[Start of Attachment]

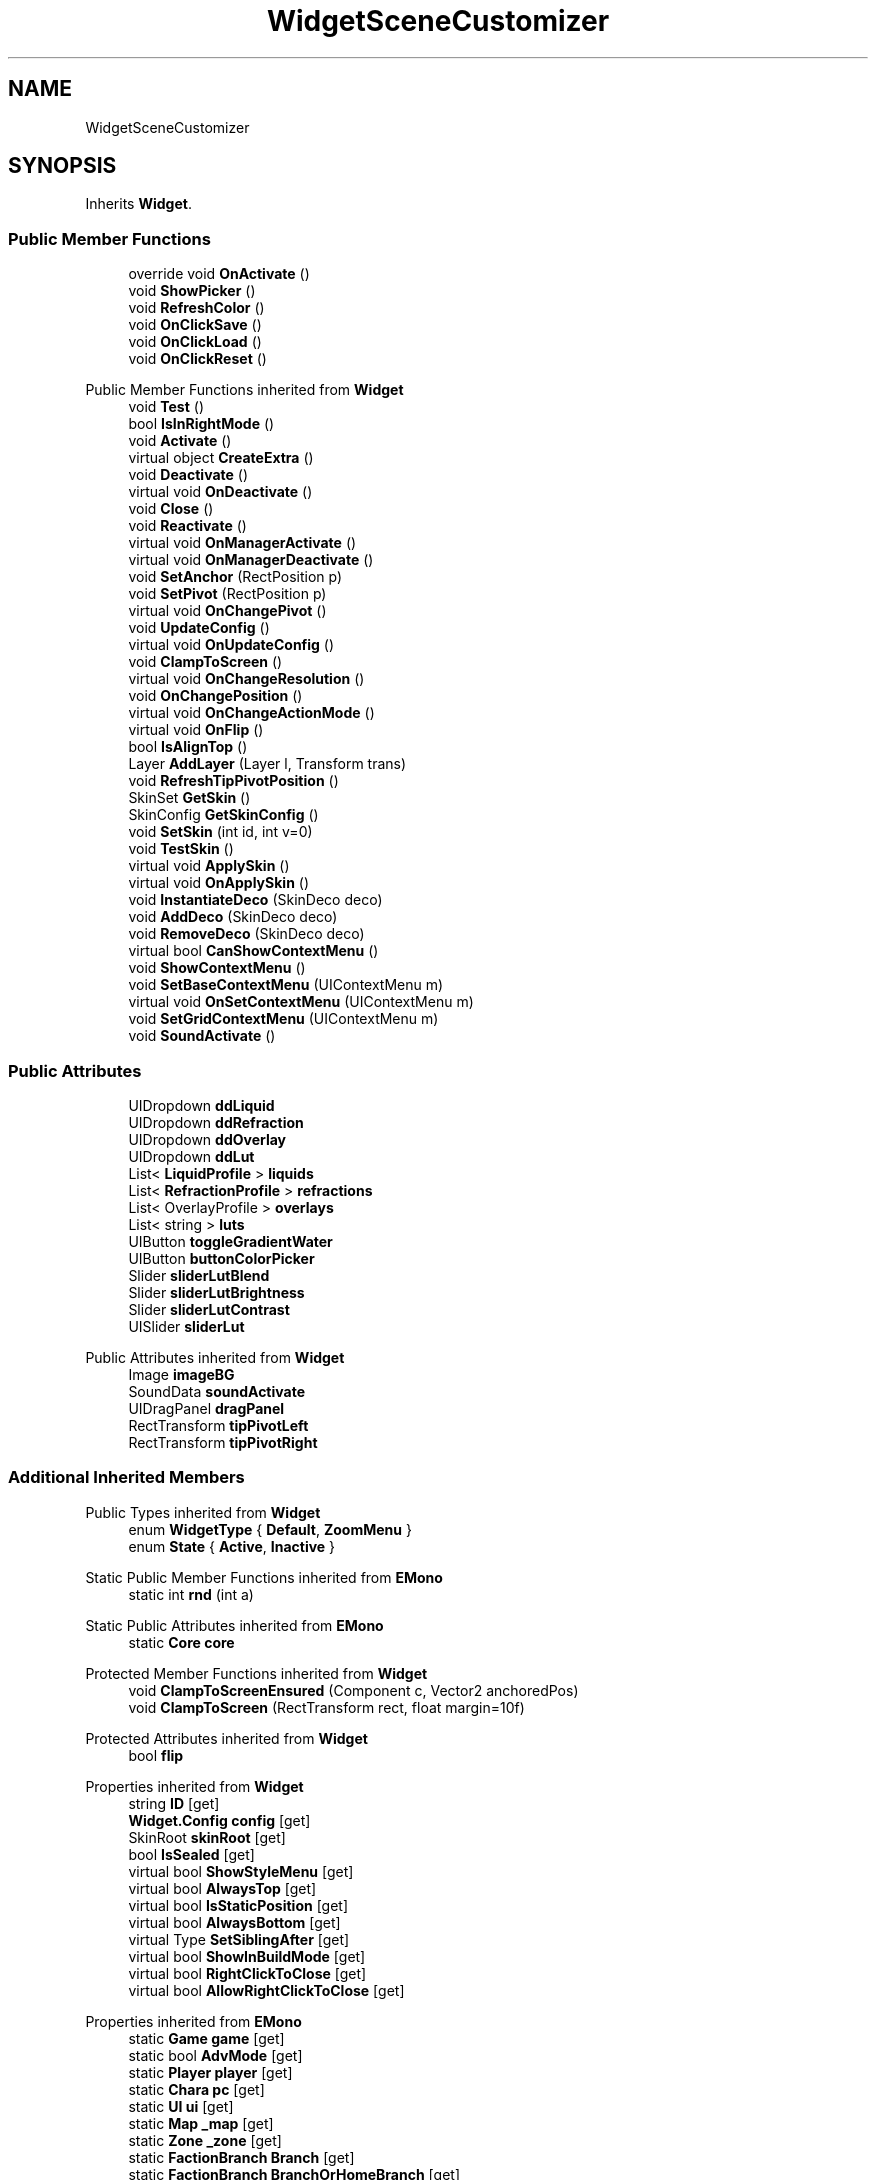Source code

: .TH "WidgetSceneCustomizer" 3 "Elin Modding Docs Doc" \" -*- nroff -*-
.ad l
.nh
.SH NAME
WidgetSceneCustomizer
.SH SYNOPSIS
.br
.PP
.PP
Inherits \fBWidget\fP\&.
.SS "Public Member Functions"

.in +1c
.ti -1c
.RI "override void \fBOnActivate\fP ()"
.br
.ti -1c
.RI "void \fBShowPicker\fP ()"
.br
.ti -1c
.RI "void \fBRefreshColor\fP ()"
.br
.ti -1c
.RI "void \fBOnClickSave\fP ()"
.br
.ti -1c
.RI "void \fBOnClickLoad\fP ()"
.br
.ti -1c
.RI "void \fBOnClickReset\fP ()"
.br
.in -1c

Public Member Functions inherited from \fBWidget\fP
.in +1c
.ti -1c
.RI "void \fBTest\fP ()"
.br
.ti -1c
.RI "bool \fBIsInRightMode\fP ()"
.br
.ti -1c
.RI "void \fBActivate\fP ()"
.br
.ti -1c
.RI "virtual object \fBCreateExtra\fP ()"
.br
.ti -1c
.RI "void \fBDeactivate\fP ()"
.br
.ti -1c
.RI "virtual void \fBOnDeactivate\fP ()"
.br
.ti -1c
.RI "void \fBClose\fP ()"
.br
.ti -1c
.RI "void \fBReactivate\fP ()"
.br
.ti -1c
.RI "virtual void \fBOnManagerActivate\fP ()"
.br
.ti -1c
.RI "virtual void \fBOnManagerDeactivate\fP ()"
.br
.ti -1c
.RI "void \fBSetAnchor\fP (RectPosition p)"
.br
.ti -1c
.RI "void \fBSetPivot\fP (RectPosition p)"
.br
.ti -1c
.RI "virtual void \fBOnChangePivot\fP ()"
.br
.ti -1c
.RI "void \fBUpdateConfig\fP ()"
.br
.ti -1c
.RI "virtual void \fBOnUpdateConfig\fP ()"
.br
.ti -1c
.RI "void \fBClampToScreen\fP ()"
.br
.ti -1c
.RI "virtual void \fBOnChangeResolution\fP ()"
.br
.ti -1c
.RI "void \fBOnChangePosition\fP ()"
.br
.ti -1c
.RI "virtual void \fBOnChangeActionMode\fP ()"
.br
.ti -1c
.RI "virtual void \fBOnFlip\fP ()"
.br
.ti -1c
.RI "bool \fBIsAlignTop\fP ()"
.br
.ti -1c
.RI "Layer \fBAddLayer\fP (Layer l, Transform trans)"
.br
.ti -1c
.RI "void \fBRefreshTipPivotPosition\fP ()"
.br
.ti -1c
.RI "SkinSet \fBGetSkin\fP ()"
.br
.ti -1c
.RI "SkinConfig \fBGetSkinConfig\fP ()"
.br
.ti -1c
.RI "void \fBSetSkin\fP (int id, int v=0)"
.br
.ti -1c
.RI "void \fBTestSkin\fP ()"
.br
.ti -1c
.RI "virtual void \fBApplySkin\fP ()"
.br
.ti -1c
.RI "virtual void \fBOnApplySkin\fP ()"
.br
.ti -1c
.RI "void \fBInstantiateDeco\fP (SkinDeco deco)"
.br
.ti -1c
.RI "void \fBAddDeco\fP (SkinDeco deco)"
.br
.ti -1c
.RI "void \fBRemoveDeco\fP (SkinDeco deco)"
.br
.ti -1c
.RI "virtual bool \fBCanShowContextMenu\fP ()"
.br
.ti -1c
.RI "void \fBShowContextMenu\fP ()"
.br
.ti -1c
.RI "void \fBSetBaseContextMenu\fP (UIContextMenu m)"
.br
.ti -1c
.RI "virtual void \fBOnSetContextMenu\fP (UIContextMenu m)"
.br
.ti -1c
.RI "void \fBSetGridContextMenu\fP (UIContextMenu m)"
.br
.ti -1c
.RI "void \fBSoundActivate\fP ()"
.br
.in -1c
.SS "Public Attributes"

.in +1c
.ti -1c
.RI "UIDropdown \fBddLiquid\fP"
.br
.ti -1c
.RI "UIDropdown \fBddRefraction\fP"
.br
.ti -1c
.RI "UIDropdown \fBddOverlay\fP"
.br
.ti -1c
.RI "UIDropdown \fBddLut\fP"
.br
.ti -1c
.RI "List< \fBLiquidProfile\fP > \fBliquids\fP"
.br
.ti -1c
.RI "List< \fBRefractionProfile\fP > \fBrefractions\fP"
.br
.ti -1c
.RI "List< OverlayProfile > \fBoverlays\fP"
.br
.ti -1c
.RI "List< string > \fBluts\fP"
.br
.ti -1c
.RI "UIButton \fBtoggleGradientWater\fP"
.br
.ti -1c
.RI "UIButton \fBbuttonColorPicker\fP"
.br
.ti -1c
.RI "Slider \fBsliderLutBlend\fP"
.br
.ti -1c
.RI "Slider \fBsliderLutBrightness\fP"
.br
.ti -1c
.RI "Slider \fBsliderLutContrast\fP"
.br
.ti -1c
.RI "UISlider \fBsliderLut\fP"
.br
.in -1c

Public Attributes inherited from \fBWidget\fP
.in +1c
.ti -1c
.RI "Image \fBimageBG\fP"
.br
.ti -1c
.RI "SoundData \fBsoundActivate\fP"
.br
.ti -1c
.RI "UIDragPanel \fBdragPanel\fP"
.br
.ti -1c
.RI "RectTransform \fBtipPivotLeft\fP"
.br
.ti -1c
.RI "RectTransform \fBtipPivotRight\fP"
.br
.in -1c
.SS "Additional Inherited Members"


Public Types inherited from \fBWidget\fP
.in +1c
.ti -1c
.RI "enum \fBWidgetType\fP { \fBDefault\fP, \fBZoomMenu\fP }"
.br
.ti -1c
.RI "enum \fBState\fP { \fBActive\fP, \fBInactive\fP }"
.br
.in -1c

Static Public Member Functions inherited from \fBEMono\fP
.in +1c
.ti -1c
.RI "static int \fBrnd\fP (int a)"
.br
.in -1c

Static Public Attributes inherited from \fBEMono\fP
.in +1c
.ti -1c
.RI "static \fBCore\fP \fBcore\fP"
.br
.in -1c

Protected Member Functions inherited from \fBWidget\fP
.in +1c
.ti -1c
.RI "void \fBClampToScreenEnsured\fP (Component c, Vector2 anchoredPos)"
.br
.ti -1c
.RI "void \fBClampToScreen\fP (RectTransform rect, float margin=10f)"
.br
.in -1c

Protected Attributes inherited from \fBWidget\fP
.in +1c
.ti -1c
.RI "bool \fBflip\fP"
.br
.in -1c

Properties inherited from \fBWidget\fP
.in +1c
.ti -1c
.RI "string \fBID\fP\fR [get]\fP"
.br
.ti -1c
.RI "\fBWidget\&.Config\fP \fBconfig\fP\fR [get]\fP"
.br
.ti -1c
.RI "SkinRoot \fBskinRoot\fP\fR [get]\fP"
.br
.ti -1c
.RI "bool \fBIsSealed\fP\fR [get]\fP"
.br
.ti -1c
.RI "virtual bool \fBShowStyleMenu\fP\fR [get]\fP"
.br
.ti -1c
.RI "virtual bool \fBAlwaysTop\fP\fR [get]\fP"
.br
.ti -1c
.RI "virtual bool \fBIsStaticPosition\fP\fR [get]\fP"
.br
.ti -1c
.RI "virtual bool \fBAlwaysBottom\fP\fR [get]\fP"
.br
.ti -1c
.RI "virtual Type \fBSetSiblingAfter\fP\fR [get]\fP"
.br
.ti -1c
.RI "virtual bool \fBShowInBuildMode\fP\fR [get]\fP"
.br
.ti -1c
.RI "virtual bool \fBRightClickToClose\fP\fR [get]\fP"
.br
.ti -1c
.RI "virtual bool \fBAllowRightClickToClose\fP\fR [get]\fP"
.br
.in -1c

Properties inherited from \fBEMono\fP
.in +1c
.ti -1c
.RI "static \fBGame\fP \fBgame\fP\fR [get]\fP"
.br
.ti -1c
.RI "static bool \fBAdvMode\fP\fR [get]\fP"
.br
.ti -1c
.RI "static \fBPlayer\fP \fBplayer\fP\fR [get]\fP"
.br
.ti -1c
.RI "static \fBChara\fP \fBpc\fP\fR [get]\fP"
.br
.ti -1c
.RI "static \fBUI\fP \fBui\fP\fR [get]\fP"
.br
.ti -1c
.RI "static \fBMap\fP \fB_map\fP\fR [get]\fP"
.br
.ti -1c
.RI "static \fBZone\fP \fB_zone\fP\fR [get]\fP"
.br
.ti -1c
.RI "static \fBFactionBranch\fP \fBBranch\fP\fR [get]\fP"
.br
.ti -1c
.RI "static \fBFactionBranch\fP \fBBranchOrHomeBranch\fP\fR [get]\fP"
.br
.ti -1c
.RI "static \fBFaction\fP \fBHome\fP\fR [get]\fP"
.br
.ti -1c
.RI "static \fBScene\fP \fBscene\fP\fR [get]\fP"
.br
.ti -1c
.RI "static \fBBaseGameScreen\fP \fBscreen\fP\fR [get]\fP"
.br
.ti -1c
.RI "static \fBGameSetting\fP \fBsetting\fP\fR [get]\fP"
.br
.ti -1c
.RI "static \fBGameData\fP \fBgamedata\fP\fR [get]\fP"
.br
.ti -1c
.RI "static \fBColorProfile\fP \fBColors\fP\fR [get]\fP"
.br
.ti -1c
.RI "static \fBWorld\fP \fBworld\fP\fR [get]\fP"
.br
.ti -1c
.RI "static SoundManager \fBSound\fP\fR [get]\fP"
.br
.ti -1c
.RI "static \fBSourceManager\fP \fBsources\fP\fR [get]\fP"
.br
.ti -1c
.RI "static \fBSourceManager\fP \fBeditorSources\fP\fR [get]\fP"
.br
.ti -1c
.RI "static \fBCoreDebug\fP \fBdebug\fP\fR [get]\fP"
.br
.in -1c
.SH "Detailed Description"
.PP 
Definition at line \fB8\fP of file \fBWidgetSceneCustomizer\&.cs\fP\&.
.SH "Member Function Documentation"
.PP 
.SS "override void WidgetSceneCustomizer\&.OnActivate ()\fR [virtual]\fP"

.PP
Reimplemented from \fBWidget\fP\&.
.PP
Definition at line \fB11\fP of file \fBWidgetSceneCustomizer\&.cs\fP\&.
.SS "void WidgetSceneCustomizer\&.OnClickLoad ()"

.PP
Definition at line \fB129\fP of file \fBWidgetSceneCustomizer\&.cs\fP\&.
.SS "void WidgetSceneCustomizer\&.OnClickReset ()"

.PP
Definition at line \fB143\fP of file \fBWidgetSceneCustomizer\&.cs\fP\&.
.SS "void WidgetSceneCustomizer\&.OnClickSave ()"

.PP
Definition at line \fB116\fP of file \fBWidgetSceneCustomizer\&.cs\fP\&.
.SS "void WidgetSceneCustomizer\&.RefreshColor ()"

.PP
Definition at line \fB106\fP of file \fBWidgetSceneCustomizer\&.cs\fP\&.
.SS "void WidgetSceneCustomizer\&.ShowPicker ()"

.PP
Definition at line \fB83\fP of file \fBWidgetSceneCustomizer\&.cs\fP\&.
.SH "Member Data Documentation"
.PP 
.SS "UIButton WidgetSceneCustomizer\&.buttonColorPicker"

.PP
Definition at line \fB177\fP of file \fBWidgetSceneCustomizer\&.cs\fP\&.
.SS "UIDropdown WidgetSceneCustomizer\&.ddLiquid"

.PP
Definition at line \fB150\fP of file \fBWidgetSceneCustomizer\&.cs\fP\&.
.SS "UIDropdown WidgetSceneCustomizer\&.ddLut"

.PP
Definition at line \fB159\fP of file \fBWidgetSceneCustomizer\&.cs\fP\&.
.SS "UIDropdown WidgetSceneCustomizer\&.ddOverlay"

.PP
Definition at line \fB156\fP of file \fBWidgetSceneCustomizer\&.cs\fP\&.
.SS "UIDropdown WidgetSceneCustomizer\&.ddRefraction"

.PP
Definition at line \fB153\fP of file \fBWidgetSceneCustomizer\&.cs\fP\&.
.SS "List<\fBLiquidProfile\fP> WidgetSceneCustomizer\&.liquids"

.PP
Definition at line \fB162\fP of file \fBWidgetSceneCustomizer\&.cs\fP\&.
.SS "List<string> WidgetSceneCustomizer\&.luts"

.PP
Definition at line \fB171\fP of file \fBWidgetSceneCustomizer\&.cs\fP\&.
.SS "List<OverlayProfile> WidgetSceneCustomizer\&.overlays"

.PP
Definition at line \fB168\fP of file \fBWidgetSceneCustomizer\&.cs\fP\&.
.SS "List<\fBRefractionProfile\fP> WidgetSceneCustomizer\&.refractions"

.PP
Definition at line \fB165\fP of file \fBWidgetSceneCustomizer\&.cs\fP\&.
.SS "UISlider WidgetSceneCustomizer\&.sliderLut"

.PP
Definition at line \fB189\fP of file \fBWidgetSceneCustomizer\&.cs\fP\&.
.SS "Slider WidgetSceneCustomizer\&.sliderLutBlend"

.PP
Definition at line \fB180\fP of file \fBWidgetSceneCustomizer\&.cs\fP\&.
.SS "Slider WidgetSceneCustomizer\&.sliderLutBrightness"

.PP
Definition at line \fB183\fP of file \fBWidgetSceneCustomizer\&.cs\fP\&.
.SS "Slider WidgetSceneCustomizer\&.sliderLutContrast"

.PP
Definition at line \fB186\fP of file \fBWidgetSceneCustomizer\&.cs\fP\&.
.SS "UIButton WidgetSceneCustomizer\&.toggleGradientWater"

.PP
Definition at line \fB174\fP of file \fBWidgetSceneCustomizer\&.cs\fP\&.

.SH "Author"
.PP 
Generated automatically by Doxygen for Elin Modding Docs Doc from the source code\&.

[End of Attachment]

• DIRECTIONS:
Copy each line of the listing that contains the string "SkinDeco".

• RESULT:
.RI "void \fBInstantiateDeco\fP (SkinDeco deco)"
.RI "void \fBAddDeco\fP (SkinDeco deco)"
.RI "void \fBRemoveDeco\fP (SkinDeco deco)"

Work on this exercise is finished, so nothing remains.